(Saved entries)
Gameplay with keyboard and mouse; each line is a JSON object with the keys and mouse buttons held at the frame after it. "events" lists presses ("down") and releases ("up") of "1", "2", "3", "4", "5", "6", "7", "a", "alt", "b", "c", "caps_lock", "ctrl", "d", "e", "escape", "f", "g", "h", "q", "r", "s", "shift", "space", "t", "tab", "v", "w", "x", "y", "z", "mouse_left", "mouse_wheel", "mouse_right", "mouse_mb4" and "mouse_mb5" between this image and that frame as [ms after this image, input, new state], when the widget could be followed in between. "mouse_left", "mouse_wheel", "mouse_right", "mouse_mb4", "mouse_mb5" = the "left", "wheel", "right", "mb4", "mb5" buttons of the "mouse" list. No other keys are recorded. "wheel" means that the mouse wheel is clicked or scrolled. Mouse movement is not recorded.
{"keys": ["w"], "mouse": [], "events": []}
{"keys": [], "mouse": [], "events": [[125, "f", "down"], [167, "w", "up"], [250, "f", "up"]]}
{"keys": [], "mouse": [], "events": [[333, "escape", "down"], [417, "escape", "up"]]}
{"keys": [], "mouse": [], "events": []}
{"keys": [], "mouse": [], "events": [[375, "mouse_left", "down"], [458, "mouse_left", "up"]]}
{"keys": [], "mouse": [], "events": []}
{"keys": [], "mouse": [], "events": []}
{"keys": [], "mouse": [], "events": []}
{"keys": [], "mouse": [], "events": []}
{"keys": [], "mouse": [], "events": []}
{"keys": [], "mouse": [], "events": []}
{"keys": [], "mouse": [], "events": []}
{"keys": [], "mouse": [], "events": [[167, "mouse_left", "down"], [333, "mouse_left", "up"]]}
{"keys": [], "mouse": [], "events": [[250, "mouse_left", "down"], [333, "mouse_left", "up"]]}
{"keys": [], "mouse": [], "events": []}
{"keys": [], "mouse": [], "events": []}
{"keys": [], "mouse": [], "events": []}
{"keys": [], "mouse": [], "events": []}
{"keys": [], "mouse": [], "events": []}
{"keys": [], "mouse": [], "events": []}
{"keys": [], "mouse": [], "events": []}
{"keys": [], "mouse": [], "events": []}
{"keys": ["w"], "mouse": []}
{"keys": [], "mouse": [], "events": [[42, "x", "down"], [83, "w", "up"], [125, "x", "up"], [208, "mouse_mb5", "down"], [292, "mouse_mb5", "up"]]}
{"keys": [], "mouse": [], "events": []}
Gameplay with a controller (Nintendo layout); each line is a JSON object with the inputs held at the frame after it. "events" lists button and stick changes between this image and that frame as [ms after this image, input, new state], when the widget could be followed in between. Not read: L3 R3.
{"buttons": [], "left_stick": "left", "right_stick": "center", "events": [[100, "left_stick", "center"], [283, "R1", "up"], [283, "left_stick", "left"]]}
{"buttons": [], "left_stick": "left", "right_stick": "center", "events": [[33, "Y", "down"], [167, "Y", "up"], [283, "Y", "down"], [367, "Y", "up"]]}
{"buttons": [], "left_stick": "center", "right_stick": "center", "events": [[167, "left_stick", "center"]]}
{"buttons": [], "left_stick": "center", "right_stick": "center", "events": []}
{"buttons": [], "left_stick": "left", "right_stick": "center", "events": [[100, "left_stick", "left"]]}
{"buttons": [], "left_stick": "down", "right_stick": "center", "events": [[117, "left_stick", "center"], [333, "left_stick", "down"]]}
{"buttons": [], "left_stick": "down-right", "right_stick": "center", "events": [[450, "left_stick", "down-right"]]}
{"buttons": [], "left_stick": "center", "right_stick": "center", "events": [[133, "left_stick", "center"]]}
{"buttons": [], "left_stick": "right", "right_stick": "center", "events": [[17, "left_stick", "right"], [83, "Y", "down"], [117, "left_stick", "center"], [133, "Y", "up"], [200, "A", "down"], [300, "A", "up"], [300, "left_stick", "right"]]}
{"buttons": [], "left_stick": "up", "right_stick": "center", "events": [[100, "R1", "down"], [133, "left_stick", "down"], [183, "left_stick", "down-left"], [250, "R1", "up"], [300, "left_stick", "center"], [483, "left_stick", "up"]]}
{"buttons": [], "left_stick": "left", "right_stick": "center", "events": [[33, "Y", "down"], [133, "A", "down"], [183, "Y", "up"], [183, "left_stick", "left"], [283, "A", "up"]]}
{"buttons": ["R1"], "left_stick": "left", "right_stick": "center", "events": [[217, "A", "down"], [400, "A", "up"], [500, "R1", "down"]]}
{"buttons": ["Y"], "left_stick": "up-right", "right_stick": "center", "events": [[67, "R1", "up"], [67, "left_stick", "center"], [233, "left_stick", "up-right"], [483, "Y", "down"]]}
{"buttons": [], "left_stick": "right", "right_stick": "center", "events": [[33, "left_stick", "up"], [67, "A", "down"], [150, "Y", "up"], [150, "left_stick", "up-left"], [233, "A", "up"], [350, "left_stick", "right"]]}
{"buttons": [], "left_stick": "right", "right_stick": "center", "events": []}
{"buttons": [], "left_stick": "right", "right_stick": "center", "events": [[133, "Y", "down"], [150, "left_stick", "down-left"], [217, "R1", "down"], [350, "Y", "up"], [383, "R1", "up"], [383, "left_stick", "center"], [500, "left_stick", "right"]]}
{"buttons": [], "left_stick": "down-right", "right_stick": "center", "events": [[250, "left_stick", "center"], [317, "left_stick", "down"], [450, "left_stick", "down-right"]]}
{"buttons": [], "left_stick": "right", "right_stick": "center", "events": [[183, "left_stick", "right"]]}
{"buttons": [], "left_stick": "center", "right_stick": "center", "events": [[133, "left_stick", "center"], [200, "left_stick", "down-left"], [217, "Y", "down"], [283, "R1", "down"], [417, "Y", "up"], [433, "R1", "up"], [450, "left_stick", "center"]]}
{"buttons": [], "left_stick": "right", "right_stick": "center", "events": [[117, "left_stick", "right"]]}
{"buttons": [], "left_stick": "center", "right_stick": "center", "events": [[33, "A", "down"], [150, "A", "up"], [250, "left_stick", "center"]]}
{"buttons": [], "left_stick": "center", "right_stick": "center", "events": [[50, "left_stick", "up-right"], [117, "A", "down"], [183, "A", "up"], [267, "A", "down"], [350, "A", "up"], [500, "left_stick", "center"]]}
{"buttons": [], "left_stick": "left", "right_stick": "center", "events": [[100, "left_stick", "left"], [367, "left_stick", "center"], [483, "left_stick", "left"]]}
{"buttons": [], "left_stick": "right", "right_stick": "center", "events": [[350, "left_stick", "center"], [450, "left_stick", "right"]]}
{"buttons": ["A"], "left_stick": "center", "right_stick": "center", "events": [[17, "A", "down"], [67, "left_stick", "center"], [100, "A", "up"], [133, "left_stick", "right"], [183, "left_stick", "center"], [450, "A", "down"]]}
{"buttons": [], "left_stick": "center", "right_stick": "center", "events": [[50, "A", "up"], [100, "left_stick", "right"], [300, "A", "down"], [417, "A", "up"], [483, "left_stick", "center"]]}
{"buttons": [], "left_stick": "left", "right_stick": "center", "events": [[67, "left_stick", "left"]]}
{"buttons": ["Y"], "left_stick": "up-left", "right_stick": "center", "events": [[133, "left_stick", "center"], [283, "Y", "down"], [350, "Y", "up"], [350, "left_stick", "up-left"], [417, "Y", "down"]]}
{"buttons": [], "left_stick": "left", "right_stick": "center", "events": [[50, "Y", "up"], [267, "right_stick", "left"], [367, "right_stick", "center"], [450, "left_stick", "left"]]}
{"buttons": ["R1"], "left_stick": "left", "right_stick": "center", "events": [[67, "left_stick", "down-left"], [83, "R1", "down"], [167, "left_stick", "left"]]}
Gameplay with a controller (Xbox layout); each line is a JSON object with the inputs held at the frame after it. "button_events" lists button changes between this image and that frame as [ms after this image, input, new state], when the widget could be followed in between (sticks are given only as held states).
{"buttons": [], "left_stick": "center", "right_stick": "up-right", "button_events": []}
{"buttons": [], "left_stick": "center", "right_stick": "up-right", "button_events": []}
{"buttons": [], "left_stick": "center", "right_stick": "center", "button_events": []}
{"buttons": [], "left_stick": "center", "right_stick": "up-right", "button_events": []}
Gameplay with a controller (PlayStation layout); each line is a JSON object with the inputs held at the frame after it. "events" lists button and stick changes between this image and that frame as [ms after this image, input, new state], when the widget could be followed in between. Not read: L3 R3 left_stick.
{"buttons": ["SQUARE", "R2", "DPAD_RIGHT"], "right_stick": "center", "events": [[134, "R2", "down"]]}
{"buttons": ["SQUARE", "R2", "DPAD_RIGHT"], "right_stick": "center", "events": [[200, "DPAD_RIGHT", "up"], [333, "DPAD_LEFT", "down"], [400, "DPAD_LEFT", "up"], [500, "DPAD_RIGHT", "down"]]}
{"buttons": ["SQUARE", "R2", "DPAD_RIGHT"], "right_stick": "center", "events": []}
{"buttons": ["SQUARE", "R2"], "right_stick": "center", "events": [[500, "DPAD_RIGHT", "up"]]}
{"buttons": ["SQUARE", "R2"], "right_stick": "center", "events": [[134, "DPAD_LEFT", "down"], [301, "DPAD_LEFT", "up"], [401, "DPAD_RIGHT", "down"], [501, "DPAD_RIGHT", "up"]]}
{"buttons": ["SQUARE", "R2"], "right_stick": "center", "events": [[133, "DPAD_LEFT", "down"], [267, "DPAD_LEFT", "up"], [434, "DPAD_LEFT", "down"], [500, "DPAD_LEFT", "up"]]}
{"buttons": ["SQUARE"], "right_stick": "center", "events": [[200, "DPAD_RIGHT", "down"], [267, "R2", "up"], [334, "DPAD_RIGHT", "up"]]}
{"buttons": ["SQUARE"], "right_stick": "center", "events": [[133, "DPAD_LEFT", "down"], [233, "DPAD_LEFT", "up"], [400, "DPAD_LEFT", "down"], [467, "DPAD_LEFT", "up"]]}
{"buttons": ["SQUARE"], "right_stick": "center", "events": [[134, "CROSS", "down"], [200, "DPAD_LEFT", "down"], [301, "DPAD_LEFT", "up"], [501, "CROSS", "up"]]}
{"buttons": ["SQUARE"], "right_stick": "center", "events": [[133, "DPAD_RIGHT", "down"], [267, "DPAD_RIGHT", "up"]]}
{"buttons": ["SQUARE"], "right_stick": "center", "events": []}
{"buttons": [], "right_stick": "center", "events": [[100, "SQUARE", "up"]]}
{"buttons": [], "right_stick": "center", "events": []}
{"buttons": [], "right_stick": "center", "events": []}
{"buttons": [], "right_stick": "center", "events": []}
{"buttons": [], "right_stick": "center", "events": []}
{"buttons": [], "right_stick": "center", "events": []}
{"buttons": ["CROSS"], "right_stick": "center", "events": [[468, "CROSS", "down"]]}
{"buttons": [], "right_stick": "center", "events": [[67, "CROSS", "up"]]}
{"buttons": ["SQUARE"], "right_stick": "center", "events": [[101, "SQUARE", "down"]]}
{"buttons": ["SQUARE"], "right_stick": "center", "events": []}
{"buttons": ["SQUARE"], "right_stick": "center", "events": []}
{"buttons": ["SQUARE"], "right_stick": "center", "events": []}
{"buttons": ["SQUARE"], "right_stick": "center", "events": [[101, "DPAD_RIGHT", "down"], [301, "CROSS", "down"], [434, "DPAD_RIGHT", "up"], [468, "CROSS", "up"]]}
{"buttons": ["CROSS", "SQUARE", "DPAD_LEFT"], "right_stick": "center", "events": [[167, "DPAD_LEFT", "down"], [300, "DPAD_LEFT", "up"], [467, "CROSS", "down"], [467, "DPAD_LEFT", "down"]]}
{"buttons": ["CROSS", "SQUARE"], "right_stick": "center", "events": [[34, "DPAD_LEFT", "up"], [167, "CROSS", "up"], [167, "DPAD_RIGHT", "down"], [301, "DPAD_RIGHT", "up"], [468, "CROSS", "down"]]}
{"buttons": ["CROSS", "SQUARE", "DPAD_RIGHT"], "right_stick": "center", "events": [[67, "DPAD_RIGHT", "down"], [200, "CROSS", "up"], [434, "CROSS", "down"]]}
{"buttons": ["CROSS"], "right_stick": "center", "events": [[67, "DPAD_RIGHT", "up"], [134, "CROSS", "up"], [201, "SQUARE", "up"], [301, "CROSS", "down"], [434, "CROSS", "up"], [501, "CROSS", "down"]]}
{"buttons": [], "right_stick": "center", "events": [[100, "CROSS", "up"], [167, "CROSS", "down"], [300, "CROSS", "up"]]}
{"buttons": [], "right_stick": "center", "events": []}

Work required
Find each line above that contains "frame", and copy those lines.

Response below
Gameplay with keyboard and mouse; each line is a JSON object with the keys and mouse buttons held at the frame after it. "events" lists presses ("down") and releases ("up") of "1", "2", "3", "4", "5", "6", "7", "a", "alt", "b", "c", "caps_lock", "ctrl", "d", "e", "escape", "f", "g", "h", "q", "r", "s", "shift", "space", "t", "tab", "v", "w", "x", "y", "z", "mouse_left", "mouse_wheel", "mouse_right", "mouse_mb4" and "mouse_mb5" between this image and that frame as [ms after this image, input, new state], when the widget could be followed in between. "mouse_left", "mouse_wheel", "mouse_right", "mouse_mb4", "mouse_mb5" = the "left", "wheel", "right", "mb4", "mb5" buttons of the "mouse" list. No other keys are recorded. "wheel" means that the mouse wheel is clicked or scrolled. Mouse movement is not recorded.
Gameplay with a controller (Nintendo layout); each line is a JSON object with the inputs held at the frame after it. "events" lists button and stick changes between this image and that frame as [ms after this image, input, new state], when the widget could be followed in between. Not read: L3 R3.
Gameplay with a controller (Xbox layout); each line is a JSON object with the inputs held at the frame after it. "button_events" lists button changes between this image and that frame as [ms after this image, input, new state], when the widget could be followed in between (sticks are given only as held states).
Gameplay with a controller (PlayStation layout); each line is a JSON object with the inputs held at the frame after it. "events" lists button and stick changes between this image and that frame as [ms after this image, input, new state], when the widget could be followed in between. Not read: L3 R3 left_stick.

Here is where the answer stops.